After implementing Directive 060, Upstream Petroleum Industry Flaring, Incinerating, and Venting in 2002, Alberta became a world leader in conserving "associated" gas, now conserving 94-97 per cent of volumes.
Canadian and U.S. leaders recently committed to reduce methane emissions by 40-45 per cent from the oil and gas sector by 2025. The industry is looking to new technologies and new frameworks to manage the remaining three to four percent not currently conserved.
“That last three per cent of gas [is] very small volumes that are distributed over large areas, so it becomes a very complex problem,” Gerald Palanca, manager, regulatory effectiveness at the Alberta Energy Regulator (AER) told a speaker series event last week called Innovate Straight: Methane Emission Reduction.
The event was hosted by Calgary Economic Development and Kinetica Ventures, an energy industry technology accelerator.
“That gas is not going to be economic to conserve, so the landscape is changing. We have a suite of directives that potentially could change moving forward to address the methane policy.”
Palanca says the AER won’t be surprising industry with any new process.

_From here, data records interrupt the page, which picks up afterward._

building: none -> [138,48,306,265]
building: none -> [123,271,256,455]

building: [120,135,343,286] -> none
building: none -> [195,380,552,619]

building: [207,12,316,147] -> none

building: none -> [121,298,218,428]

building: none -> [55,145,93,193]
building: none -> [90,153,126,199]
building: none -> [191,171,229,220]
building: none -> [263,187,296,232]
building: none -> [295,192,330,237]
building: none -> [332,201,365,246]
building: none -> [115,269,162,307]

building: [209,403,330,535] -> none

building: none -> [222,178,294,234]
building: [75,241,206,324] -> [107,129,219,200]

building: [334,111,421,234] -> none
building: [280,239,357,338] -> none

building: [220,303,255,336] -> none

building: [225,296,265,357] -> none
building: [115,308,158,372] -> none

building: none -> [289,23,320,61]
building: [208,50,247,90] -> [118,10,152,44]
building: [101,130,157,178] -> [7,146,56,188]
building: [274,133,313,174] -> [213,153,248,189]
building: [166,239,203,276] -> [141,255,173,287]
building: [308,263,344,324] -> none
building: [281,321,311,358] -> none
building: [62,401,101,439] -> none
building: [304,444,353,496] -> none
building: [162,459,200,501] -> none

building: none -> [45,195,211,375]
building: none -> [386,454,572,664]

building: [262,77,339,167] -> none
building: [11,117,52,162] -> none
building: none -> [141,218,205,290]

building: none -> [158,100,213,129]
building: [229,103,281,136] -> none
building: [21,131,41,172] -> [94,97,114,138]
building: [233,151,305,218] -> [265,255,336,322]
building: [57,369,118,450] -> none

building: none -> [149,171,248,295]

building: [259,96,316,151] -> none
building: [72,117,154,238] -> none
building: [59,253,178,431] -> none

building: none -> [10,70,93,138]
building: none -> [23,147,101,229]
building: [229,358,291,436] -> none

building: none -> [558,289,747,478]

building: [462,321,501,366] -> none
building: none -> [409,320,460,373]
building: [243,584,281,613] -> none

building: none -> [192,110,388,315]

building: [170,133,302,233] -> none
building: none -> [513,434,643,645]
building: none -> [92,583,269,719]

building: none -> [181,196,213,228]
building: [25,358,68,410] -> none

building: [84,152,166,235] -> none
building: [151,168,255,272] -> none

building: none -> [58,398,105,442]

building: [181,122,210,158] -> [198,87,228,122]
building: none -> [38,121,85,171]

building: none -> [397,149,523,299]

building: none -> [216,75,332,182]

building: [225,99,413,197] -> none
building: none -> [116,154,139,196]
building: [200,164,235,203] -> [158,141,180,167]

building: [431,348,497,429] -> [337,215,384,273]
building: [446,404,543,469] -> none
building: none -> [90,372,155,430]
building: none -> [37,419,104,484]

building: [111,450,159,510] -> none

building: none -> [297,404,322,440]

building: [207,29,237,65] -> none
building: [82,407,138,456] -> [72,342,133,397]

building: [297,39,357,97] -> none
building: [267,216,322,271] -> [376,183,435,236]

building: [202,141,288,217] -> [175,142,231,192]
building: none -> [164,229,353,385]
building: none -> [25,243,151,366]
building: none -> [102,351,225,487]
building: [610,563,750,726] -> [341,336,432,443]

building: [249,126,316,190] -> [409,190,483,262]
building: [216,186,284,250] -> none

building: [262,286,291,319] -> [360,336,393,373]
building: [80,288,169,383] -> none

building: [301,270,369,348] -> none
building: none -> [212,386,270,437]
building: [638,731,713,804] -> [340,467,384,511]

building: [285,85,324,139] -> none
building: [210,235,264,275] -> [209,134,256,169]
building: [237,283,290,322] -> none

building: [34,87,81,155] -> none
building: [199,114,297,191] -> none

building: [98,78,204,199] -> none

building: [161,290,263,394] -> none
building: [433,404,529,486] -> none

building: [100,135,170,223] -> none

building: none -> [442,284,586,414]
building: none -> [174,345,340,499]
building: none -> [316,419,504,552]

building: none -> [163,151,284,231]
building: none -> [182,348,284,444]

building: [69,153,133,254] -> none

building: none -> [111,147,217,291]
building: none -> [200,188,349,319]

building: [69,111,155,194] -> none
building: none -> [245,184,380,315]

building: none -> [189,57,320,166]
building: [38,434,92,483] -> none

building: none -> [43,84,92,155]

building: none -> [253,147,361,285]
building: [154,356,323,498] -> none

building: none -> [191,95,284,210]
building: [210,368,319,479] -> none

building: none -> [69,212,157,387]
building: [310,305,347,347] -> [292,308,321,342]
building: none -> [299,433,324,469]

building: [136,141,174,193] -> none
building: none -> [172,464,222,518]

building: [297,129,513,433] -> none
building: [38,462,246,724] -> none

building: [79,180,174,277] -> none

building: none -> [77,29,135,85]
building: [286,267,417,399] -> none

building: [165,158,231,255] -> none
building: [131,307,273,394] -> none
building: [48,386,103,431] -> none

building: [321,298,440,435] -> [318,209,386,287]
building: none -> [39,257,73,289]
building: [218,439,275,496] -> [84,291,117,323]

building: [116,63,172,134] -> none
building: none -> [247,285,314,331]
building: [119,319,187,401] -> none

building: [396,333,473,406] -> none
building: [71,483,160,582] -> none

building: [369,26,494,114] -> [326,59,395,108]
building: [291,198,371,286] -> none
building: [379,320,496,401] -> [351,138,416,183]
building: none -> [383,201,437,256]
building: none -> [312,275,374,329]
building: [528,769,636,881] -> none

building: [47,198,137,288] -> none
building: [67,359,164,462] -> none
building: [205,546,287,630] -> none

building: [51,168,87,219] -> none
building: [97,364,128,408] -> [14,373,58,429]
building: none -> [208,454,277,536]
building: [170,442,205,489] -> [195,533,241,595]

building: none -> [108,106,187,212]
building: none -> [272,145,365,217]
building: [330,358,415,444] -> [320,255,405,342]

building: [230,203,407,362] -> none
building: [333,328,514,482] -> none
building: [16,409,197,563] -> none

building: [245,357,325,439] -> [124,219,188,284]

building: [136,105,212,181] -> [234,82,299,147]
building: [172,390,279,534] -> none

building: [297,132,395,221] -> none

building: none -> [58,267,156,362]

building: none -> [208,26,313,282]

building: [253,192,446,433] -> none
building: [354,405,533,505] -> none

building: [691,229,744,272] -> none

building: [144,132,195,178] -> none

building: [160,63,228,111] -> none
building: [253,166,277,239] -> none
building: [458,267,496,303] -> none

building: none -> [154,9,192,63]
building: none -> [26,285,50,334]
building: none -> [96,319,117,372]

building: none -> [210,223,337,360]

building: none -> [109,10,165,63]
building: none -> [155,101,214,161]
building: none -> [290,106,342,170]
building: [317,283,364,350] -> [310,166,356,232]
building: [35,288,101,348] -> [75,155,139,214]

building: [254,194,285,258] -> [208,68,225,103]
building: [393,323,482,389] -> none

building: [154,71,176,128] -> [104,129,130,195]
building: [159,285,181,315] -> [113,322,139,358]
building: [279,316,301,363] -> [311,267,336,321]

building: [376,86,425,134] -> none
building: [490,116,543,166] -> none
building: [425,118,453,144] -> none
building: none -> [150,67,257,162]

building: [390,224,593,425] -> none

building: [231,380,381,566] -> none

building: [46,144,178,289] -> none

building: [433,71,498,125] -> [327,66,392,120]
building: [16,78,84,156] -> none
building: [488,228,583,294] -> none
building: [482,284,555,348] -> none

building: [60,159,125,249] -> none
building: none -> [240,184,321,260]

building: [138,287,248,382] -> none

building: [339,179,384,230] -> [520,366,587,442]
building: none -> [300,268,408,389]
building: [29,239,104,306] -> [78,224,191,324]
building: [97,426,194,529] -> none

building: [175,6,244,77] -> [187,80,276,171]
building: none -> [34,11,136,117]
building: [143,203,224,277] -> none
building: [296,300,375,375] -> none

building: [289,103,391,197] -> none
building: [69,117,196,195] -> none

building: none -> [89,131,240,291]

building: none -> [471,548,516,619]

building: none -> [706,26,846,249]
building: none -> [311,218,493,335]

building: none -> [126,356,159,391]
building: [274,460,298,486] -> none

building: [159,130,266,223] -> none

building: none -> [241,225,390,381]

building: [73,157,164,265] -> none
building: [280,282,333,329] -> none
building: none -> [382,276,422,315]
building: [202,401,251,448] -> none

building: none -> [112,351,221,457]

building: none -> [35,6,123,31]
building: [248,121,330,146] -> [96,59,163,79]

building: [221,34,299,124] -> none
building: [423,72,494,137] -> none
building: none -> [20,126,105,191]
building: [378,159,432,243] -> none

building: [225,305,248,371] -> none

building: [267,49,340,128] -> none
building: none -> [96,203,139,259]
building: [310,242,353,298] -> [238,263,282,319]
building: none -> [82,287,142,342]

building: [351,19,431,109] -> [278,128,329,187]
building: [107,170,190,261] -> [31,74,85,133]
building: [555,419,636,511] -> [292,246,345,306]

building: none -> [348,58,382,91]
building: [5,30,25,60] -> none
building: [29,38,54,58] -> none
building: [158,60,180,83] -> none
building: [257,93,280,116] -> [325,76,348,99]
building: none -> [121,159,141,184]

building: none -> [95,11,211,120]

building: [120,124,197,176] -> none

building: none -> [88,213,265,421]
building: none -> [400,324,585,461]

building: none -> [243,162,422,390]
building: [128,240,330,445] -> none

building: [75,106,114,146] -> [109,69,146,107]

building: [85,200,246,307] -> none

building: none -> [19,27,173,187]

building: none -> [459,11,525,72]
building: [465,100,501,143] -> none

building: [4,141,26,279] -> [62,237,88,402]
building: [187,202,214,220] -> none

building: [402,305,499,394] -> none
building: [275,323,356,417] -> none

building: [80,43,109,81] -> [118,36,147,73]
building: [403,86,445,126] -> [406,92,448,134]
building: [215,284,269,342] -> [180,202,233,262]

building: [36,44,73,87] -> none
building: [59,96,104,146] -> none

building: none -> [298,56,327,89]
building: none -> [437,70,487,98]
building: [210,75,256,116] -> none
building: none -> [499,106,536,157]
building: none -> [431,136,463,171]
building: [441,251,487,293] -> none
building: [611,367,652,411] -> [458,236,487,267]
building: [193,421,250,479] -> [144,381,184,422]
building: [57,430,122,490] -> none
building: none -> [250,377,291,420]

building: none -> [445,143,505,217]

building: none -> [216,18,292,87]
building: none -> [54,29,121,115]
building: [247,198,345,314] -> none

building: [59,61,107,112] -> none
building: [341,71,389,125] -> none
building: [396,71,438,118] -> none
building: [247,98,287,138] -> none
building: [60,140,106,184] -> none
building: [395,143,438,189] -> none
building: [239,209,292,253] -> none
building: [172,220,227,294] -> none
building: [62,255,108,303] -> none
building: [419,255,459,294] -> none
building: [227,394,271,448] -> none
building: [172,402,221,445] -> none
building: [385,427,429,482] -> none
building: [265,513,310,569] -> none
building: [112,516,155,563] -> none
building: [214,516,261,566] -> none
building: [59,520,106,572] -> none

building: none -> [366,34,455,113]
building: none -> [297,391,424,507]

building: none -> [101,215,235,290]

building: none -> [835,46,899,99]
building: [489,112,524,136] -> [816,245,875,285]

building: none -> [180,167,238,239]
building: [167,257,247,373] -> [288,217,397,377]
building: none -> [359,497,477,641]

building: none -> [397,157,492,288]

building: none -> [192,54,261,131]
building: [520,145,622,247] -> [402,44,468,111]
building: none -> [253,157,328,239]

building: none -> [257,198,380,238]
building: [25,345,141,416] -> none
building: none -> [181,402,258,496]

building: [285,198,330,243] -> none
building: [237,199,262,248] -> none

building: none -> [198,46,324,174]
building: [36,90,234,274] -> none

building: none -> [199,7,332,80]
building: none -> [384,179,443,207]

“We don’t have a draft directive behind the scenes that we are going to impose on industry. The AER is actually proceeding with this regulatory development through a similar multi-stakeholder engagement process [as that used to develop Directive 060 ], and so these solutions are going to be tabled at stakeholder advisory and technical committees. We have some time to develop a custom Alberta-based solution to the methane policy.”
Representatives from producers Encana and Husky Energy said the search for new technologies to meet the new objective is well underway, but more work is needed.
“We have been very active in exploring the options for abatement technologies for methane and we are piloting these technologies,” said Nadia Monaghan, manager, environmental policy at Encana. “Our two areas of focus have been on venting—pneumatics, controllers and pumps as well—and then our fugitives, our leak detection and repair programs.”
Husky has a somewhat different production profile, with a large portion of its production tied up in primary heavy oil production where it has a lot of associated gas, said Matt Beck, the company’s sustainability and innovation co-ordinator. “The vast majority of our methane emissions profile is from that associated gas venting…We have been working with [Kinetica Ventures] and other partners to look at technologies to solve that challenge and it’s a big one. There are geographic challenges in that a lot of those batteries are far away from existing infrastructure, so traditional gas conservation solutions aren’t necessarily in the money.”